(Text provided Opens)

On March 13, 2024, Thomas was released by the Saints. In August 2024, Thomas was suspended one game by the NFL for violating the personal conduct policy, relating to a legal incident he had in November 2023.

==Career statistics==

Legend
|  | AP NFL Offensive Player of the Year |
|  | NFL record |
|  | Led the league |
| Bold | Career high |

===NFL===

====Regular season====

| Year | Team | Games |  | Receiving |  |  |  |  | Rushing |  |  |  |  | Fumbles |  |
| GP | GS | Rec | Yds | Avg | Lng | TD | Att | Yds | Avg | Lng | TD | Fum | Lost |
| 2016 | NO | 15 | 12 | 92 | 1,137 | 12.4 | 46 | 9 | — | — | — | — | — | 2 | 2 |
| 2017 | NO | 16 | 14 | 104 | 1,245 | 12.0 | 43 | 5 | — | — | — | — | — | 0 | 0 |
| 2018 | NO | 16 | 16 | 125 | 1,405 | 11.2 | 72T | 9 | — | — | — | — | — | 2 | 2 |
| 2019 | NO | 16 | 15 | 149 | 1,725 | 11.6 | 49 | 9 | 1 | -9 | -9.0 | -9 | 0 | 1 | 0 |
| 2020 | NO | 7 | 5 | 40 | 438 | 11.0 | 24 | 0 | 1 | 1 | 1.0 | 1 | 0 | 0 | 0 |
| 2021 | NO | 0 | 0 | Did not play due to injury |  |  |  |  |  |  |  |  |  |  |  |
| 2022 | NO | 3 | 3 | 16 | 171 | 10.7 | 21 | 3 | — | — | — | — | — | 0 | 0 |
| 2023 | NO | 10 | 7 | 39 | 448 | 11.5 | 31 | 1 | — | — | — | — | — | 0 | 0 |
| Total |  | 83 | 72 | 565 | 6,569 | 11.6 | 72T | 36 | 2 | -8 | -4.0 | 1 | 0 | 5 | 4 |

====Postseason====

| Year | Team | Games |  | Receiving |  |  |  |  | Rushing |  |  |  |  | Fumbles |  |
| GP | GS | Rec | Yds | Avg | Lng | TD | Att | Yds | Avg | Lng | TD | Fum | Lost |
| 2017 | NO | 2 | 2 | 15 | 216 | 14.4 | 46 | 2 | — | — | — | — | — | 0 | 0 |
| 2018 | NO | 2 | 2 | 16 | 207 | 12.9 | 42 | 1 | — | — | — | — | — | 0 | 0 |
| 2019 | NO | 1 | 1 | 7 | 70 | 10.0 | 20 | 0 | — | — | — | — | — | 0 | 0 |
| 2020 | NO | 2 | 1 | 5 | 73 | 14.6 | 38 | 1 | — | — | — | — | — | 0 | 0 |
| Total |  | 7 | 6 | 43 | 566 | 13.2 | 46 | 4 | 0 | 0 | 0.0 | 0 | 0 | 0 | 0 |

===College===

| Season | Team | GP | Receiving |  |  |  |  |
| Rec | Yds | Avg | Lng | TD |
| 2012 | Ohio State | 11 | 3 | 22 | 7.3 | 11 | 0 |
| 2013 | Ohio State | 0 | Redshirt |  |  |  |  |
| 2014 | Ohio State | 15 | 54 | 799 | 14.8 | 79 | 9 |
| 2015 | Ohio State | 13 | 56 | 781 | 13.9 | 50 | 9 |
| Total |  | 39 | 113 | 1,602 | 14.2 | 79 | 18 |

==Career highlights==
===Awards and honors===
NFL
- NFL Offensive Player of the Year (2019)

(Text provided Closes)

» **Task description**: According to the career summary above, on what date did the Saints release Thomas?

(Given entries Opens)

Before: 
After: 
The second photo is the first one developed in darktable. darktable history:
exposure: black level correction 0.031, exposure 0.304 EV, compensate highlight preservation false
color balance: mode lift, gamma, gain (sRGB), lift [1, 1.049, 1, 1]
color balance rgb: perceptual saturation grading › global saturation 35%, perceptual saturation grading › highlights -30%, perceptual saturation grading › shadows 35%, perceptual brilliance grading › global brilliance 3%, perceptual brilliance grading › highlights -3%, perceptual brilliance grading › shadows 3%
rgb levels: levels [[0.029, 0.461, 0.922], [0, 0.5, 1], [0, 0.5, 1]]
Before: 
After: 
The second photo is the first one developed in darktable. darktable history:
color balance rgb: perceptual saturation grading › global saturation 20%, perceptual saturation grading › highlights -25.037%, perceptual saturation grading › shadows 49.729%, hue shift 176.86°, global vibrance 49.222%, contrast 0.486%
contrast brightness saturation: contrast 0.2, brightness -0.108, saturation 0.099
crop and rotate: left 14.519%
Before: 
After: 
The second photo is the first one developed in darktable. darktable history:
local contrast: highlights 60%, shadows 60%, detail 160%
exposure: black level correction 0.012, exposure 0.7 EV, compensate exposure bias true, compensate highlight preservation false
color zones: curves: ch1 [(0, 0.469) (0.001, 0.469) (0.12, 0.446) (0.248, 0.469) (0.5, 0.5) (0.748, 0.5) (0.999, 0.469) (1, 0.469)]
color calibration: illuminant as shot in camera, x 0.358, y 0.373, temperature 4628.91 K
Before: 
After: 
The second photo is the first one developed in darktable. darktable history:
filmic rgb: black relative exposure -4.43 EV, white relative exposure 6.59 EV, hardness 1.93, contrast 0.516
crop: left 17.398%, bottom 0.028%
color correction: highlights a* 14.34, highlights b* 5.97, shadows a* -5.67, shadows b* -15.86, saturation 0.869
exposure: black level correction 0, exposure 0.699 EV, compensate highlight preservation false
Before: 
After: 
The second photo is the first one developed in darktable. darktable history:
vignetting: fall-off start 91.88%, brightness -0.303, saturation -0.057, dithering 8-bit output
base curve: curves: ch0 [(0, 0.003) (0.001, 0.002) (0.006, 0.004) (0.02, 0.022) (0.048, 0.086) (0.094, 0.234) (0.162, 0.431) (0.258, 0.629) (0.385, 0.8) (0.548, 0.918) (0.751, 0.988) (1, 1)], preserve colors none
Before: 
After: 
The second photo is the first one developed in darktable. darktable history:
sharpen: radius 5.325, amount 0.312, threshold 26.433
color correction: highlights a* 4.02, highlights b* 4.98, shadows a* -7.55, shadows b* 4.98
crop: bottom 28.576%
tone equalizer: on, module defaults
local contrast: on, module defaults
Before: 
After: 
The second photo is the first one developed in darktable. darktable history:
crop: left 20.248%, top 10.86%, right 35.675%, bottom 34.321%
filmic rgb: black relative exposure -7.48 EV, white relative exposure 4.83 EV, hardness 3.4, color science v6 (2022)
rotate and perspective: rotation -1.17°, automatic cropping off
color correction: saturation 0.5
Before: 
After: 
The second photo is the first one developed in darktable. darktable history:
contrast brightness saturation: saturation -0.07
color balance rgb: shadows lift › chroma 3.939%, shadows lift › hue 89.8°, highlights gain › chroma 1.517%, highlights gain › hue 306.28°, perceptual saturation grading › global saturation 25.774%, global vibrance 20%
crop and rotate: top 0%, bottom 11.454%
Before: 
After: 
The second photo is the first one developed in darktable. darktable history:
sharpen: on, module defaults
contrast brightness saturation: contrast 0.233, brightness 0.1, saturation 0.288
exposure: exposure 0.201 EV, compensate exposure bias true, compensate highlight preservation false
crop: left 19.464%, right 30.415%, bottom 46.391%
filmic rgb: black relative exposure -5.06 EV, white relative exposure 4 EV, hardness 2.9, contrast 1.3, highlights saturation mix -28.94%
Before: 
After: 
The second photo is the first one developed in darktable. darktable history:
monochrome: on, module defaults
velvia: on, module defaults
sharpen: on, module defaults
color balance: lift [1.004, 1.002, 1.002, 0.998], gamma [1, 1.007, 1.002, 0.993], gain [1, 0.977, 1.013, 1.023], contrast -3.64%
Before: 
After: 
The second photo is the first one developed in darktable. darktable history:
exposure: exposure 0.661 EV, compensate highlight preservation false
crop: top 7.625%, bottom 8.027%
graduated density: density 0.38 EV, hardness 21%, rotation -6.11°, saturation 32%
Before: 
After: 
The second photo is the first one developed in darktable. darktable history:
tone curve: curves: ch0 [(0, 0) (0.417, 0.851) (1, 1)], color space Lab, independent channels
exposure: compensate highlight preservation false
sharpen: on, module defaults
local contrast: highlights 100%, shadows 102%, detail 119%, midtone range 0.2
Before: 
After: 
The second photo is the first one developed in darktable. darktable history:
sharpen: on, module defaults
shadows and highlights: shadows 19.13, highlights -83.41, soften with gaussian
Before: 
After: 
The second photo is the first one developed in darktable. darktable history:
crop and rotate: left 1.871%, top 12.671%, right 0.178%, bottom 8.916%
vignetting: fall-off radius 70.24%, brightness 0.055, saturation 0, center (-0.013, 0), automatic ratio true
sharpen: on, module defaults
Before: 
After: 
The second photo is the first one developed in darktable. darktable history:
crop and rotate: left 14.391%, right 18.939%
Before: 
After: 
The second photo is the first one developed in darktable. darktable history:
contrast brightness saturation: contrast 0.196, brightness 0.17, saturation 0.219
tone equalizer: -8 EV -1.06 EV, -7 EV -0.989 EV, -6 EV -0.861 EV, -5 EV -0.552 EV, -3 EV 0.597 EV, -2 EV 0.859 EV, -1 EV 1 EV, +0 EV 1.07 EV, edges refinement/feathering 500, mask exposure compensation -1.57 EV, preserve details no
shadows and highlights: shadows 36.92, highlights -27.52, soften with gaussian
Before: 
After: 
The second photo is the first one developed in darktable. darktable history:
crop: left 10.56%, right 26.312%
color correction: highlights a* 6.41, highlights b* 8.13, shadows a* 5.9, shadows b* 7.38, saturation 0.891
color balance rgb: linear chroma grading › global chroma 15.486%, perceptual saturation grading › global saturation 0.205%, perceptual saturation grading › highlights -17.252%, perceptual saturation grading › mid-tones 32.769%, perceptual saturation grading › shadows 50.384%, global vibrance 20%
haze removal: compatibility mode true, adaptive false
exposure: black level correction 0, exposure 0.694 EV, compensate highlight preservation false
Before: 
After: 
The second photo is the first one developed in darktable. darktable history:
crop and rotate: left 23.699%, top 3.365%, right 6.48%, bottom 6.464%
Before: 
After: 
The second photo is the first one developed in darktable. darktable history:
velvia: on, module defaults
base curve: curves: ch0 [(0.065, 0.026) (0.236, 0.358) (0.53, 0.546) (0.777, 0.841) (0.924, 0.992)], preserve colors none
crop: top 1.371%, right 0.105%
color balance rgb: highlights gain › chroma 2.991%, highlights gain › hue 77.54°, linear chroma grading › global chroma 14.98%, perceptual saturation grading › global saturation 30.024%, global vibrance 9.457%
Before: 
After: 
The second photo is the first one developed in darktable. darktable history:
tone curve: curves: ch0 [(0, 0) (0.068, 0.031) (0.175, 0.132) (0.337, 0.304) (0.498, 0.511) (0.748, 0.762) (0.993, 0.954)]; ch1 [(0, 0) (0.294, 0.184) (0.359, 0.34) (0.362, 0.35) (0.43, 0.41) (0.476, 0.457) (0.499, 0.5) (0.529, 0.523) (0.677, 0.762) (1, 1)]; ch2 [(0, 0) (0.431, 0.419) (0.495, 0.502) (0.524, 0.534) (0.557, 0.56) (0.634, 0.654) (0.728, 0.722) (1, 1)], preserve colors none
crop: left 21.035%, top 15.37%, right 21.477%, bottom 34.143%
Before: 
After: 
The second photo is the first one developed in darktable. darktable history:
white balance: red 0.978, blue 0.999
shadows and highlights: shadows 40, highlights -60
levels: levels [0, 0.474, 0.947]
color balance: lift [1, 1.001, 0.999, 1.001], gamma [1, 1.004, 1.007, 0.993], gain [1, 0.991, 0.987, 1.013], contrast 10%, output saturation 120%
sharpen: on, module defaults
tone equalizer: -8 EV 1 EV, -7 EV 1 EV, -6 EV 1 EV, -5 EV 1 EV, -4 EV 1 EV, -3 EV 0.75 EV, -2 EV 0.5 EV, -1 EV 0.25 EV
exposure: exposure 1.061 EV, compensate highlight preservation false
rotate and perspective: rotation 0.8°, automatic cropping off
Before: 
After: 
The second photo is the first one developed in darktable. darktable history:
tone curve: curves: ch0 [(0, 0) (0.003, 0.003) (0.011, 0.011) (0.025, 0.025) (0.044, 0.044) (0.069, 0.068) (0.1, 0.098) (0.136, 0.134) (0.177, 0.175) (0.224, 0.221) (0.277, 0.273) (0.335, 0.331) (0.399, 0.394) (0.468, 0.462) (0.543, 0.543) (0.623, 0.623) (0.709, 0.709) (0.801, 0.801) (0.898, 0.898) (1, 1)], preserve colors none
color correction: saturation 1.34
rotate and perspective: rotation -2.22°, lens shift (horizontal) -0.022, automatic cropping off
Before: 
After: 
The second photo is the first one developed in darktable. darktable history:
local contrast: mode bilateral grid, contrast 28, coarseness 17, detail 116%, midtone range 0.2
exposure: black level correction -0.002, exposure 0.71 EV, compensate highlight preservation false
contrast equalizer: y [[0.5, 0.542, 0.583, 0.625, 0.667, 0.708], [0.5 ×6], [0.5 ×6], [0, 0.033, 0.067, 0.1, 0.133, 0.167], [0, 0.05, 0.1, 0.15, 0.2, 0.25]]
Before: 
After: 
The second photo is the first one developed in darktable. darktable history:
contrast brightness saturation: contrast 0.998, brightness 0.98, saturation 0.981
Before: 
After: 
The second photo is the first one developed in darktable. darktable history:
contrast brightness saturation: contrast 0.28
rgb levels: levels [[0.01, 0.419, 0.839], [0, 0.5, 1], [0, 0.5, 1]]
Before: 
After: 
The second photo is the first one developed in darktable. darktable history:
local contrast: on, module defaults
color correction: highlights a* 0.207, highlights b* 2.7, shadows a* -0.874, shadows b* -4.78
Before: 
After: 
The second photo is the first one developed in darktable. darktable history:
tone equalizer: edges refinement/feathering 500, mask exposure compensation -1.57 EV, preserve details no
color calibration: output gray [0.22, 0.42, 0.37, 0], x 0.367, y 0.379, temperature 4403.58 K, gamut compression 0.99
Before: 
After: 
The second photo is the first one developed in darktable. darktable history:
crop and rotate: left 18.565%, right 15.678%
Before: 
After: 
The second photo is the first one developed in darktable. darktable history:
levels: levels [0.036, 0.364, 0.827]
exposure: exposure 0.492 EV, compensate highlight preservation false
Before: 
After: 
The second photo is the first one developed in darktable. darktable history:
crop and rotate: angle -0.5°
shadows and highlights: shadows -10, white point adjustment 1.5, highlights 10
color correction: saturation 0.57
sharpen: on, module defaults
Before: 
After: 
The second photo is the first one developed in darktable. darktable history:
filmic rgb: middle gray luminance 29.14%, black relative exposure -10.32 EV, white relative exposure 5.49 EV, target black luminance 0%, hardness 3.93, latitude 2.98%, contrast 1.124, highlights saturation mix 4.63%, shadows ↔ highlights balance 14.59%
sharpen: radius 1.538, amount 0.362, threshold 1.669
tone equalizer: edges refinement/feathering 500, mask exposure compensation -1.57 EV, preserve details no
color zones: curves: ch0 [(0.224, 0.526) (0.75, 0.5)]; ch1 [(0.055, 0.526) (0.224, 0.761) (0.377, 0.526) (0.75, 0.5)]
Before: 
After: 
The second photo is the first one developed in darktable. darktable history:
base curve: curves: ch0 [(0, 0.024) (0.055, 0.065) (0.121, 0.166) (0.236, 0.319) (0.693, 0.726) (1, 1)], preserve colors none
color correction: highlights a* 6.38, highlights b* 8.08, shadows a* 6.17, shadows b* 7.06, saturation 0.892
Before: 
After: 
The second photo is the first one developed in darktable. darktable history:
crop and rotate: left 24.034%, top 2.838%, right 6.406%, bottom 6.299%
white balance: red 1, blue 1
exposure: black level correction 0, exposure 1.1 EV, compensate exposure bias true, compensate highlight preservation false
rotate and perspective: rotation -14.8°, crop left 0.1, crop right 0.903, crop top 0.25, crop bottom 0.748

(Given entries Closes)

» **The completed task**: March 13, 2024